***** SOURCE MATERIAL

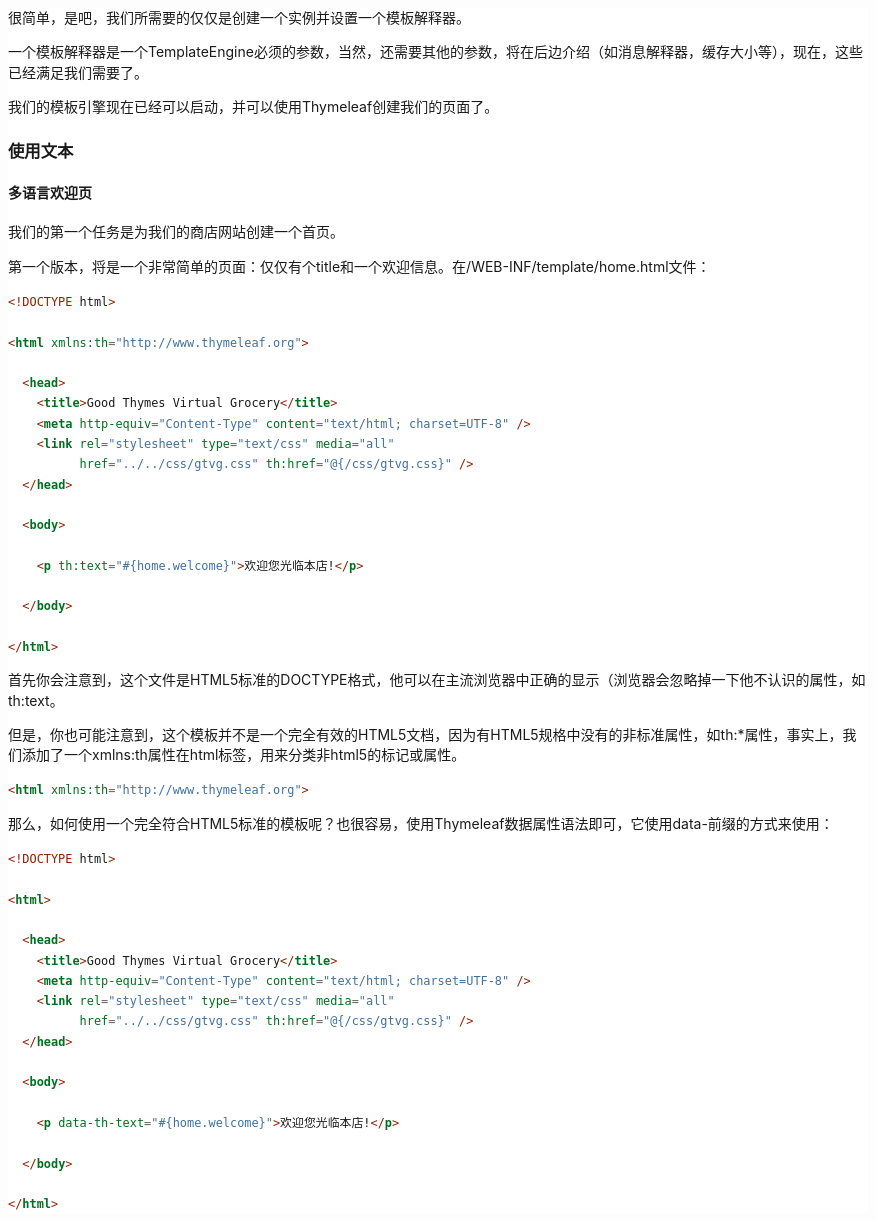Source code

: 很简单，是吧，我们所需要的仅仅是创建一个实例并设置一个模板解释器。

一个模板解释器是一个TemplateEngine必须的参数，当然，还需要其他的参数，将在后边介绍（如消息解释器，缓存大小等），现在，这些已经满足我们需要了。

我们的模板引擎现在已经可以启动，并可以使用Thymeleaf创建我们的页面了。
### 使用文本
#### 多语言欢迎页

我们的第一个任务是为我们的商店网站创建一个首页。

第一个版本，将是一个非常简单的页面：仅仅有个title和一个欢迎信息。在/WEB-INF/template/home.html文件：

```html
<!DOCTYPE html>

<html xmlns:th="http://www.thymeleaf.org">

  <head>
    <title>Good Thymes Virtual Grocery</title>
    <meta http-equiv="Content-Type" content="text/html; charset=UTF-8" />
    <link rel="stylesheet" type="text/css" media="all" 
          href="../../css/gtvg.css" th:href="@{/css/gtvg.css}" />
  </head>

  <body>
  
    <p th:text="#{home.welcome}">欢迎您光临本店!</p>
  
  </body>

</html>
```

首先你会注意到，这个文件是HTML5标准的DOCTYPE格式，他可以在主流浏览器中正确的显示（浏览器会忽略掉一下他不认识的属性，如th:text。

但是，你也可能注意到，这个模板并不是一个完全有效的HTML5文档，因为有HTML5规格中没有的非标准属性，如th:*属性，事实上，我们添加了一个xmlns:th属性在html标签，用来分类非html5的标记或属性。

```html
<html xmlns:th="http://www.thymeleaf.org">
```

那么，如何使用一个完全符合HTML5标准的模板呢？也很容易，使用Thymeleaf数据属性语法即可，它使用data-前缀的方式来使用：

```html
<!DOCTYPE html>

<html>

  <head>
    <title>Good Thymes Virtual Grocery</title>
    <meta http-equiv="Content-Type" content="text/html; charset=UTF-8" />
    <link rel="stylesheet" type="text/css" media="all" 
          href="../../css/gtvg.css" th:href="@{/css/gtvg.css}" />
  </head>

  <body>
  
    <p data-th-text="#{home.welcome}">欢迎您光临本店!</p>
  
  </body>

</html>
```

**********

EXERCISE: All the data above is to be transcribed exactly, with no pictures included.

RESULT FOR THIS TASK:
Source code

: 很简单，是吧，我们所需要的仅仅是创建一个实例并设置一个模板解释器。

一个模板解释器是一个TemplateEngine必须的参数，当然，还需要其他的参数，将在后边介绍（如消息解释器，缓存大小等），现在，这些已经满足我们需要了。

我们的模板引擎现在已经可以启动，并可以使用Thymeleaf创建我们的页面了。
### 使用文本
#### 多语言欢迎页

我们的第一个任务是为我们的商店网站创建一个首页。

第一个版本，将是一个非常简单的页面：仅仅有个title和一个欢迎信息。在/WEB-INF/template/home.html文件：

```html
<!DOCTYPE html>

<html xmlns:th="http://www.thymeleaf.org">

  <head>
    <title>Good Thymes Virtual Grocery</title>
    <meta http-equiv="Content-Type" content="text/html; charset=UTF-8" />
    <link rel="stylesheet" type="text/css" media="all" 
          href="../../css/gtvg.css" th:href="@{/css/gtvg.css}" />
  </head>

  <body>
  
    <p th:text="#{home.welcome}">欢迎您光临本店!</p>
  
  </body>

</html>
```

首先你会注意到，这个文件是HTML5标准的DOCTYPE格式，他可以在主流浏览器中正确的显示（浏览器会忽略掉一下他不认识的属性，如th:text。

但是，你也可能注意到，这个模板并不是一个完全有效的HTML5文档，因为有HTML5规格中没有的非标准属性，如th:*属性，事实上，我们添加了一个xmlns:th属性在html标签，用来分类非html5的标记或属性。

```html
<html xmlns:th="http://www.thymeleaf.org">
```

那么，如何使用一个完全符合HTML5标准的模板呢？也很容易，使用Thymeleaf数据属性语法即可，它使用data-前缀的方式来使用：

```html
<!DOCTYPE html>

<html>

  <head>
    <title>Good Thymes Virtual Grocery</title>
    <meta http-equiv="Content-Type" content="text/html; charset=UTF-8" />
    <link rel="stylesheet" type="text/css" media="all" 
          href="../../css/gtvg.css" th:href="@{/css/gtvg.css}" />
  </head>

  <body>
  
    <p data-th-text="#{home.welcome}">欢迎您光临本店!</p>
  
  </body>

</html>
```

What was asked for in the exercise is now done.